Although the statistical significance was attenuated after adjustment, our results showed that urine cotinine levels were also associated with the risk of ADHD and the age at ADHD diagnosis. In an experimental mouse model, exposure to cigarette aerosols during the early life stage (detected through urine cotinine levels) altered frontal cortex development40. Young smokers may have a riskier decision than non-smokers because of immature inhibitory control41. Additionally, youths exposed to smoking from family members, siblings, and relatives may be at a greater risk of developing a nicotine habit than those without smoking exposure42,43. Voluntary smoke-free home policies can reduce the environmental exposure range in children by 20–50%44. Therefore, the smoking history of family members may influence potentially causing ADHD in children and adolescents, necessitating education and counselling on smoking cessation and abstinence in their families.

Strengths and limitations

This study has several strengths. To our knowledge, this is the first study showing the relationship between ADHD and smoking experience with detailed information on smoking, such as urine cotinine levels, period of smoking, and SHS exposure, using data from 2007 to 2019 of the KNHANES survey which was reliably designed and conducted as a governmentled nationwide survey with elaborately sampled participants.

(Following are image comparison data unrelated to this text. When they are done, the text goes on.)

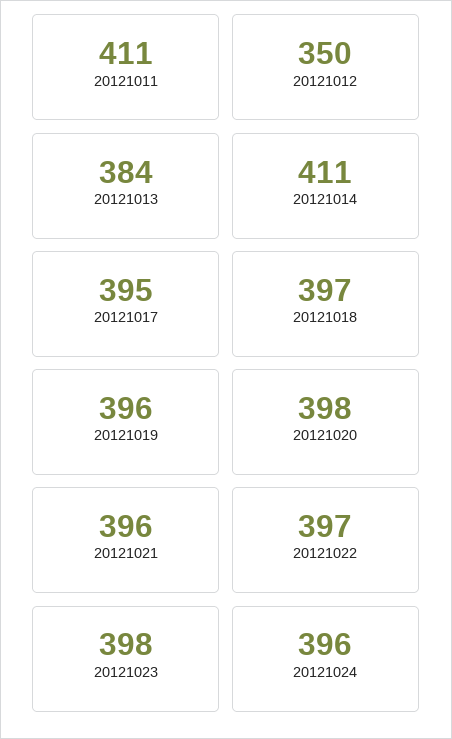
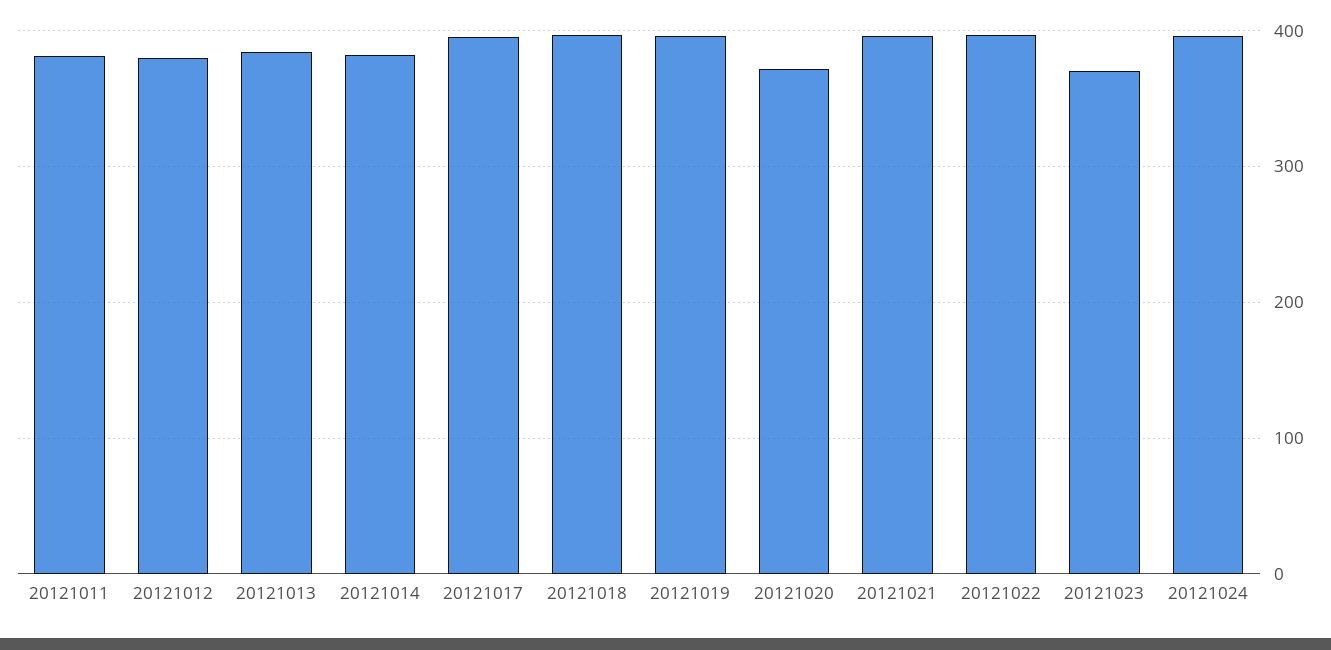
  {
-   "20121011": 411,
+   "20121011": 380,
-   "20121012": 350,
+   "20121012": 380,
    "20121013": 384,
-   "20121014": 411,
+   "20121014": 380,
    "20121017": 395,
    "20121018": 397,
    "20121019": 396,
-   "20121020": 398,
+   "20121020": 370,
    "20121021": 396,
    "20121022": 397,
-   "20121023": 398,
+   "20121023": 370,
    "20121024": 396
  }

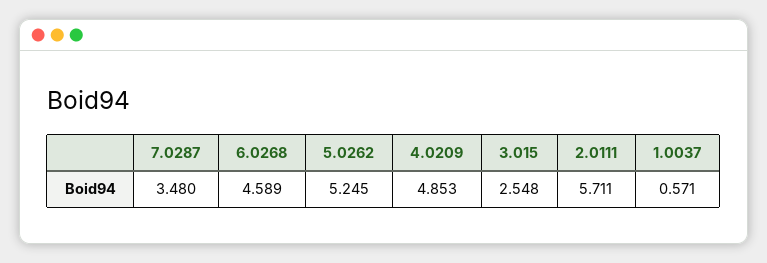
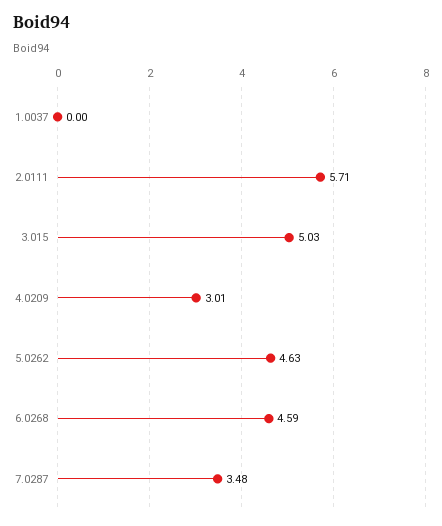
  {
    "7.0287": 3.48,
    "6.0268": 4.589,
-   "5.0262": 5.245,
+   "5.0262": 4.63,
-   "4.0209": 4.853,
+   "4.0209": 3.01,
-   "3.015": 2.548,
+   "3.015": 5.03,
    "2.0111": 5.711,
-   "1.0037": 0.571
+   "1.0037": 0
  }

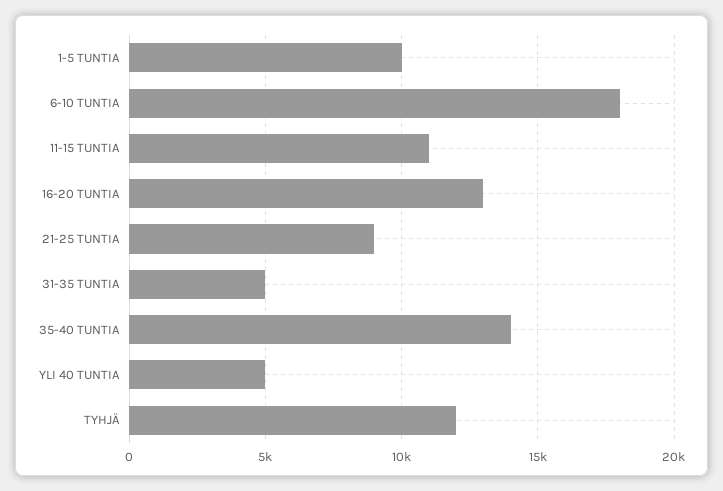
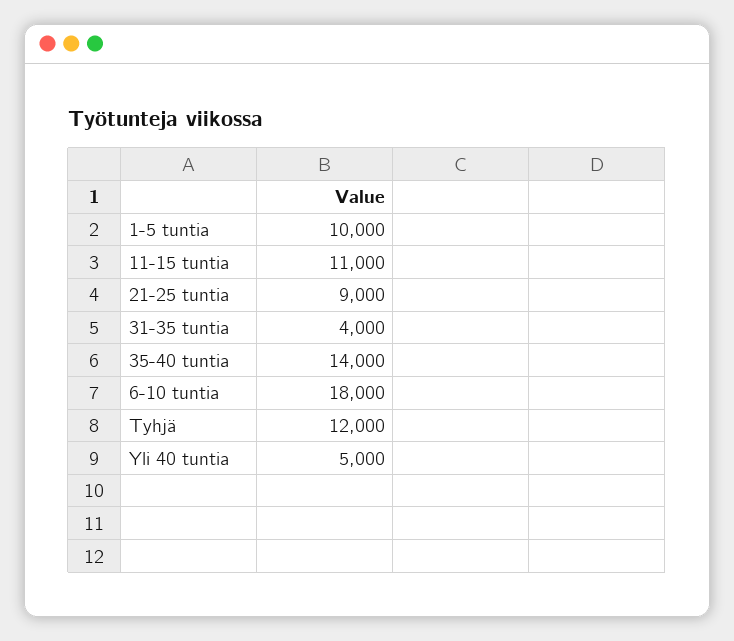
  {
    "1-5 TUNTIA": 10000,
    "6-10 TUNTIA": 18000,
    "11-15 TUNTIA": 11000,
-   "16-20 TUNTIA": 13000,
    "21-25 TUNTIA": 9000,
-   "31-35 TUNTIA": 5000,
+   "31-35 TUNTIA": 4000,
    "35-40 TUNTIA": 14000,
    "YLI 40 TUNTIA": 5000,
    "TYHJÄ": 12000
  }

However, the study design may have limited the findings of this study. The KNHANES was a crosssectional study, and the interpretation of the causal effect of smoking on ADHD was limited. Nevertheless, we conducted several analyses using different definitions of tobacco exposure. We demonstrated an association between SHS exposure and ADHD or urine cotinine levels and age at ADHD diagnosis, even with an attenuated association after adjusting for a limited number of participants. The KNHANES collected data based on questionnaires, omitting confounders, such as genetic factors. In addition, the laboratory results showed a short exposure period because urine cotinine has a short half-life, and the smoking history only described events during the last month. Thus, further longitudinal studies with detailed information are needed to establish a relationship between ADHD and smoking.

CONCLUSIONS

The results of this study demonstrated an association between smoking and ADHD. Smoking status and high and indirect exposure among children and adolescents are associated with ADHD. Additional studies on the prevention of smoking exposure in infants and young children are warranted.